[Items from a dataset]
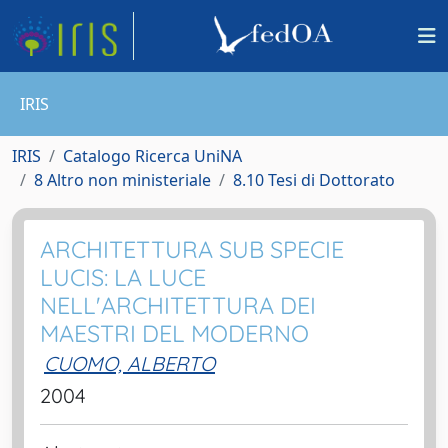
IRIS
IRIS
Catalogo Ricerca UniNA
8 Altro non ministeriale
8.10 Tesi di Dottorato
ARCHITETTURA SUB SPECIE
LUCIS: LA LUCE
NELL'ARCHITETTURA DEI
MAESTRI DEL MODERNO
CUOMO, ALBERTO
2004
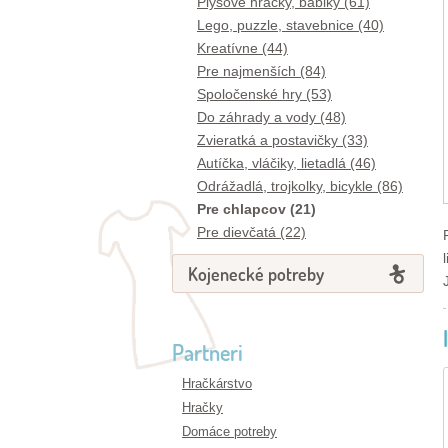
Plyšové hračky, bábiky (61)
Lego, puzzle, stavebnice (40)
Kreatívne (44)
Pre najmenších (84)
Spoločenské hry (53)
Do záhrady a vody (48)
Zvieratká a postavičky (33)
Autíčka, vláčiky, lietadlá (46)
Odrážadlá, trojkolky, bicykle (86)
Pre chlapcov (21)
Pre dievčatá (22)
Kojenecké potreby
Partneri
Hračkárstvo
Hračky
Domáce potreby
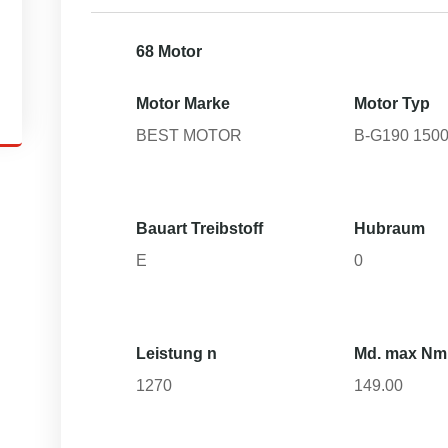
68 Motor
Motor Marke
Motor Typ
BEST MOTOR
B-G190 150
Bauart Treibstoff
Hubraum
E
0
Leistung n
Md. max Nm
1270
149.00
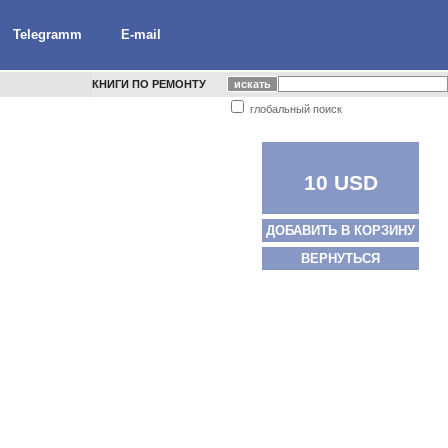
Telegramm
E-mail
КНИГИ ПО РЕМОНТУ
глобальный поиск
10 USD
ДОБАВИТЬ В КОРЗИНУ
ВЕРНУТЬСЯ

...

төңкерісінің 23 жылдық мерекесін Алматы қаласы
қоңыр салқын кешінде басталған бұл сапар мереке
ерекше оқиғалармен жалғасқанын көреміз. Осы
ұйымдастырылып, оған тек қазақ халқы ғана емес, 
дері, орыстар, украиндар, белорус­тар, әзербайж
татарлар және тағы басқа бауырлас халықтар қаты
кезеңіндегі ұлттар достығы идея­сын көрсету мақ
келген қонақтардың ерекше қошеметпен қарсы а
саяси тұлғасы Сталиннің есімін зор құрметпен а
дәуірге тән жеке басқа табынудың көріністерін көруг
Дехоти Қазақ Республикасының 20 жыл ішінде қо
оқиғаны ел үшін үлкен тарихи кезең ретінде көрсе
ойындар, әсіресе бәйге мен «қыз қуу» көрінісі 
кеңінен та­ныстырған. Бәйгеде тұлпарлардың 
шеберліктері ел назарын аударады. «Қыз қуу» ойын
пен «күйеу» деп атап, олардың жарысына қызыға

...

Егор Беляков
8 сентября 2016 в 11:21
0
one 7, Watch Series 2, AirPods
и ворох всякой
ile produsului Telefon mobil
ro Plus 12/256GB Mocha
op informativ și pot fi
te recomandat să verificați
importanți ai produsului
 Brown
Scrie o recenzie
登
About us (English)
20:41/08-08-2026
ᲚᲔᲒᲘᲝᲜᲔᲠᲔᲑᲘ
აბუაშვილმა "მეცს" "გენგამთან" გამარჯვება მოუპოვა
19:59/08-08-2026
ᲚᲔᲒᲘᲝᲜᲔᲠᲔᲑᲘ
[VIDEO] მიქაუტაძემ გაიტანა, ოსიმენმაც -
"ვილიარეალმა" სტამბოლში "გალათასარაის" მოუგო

▸ Your task:
Look through the data above. Find each line with the string "ерекше" and copy it.

▸ Solution to this problem:
ерекше оқиғалармен жалғасқанын көреміз. Осы
келген қонақтардың ерекше қошеметпен қарсы а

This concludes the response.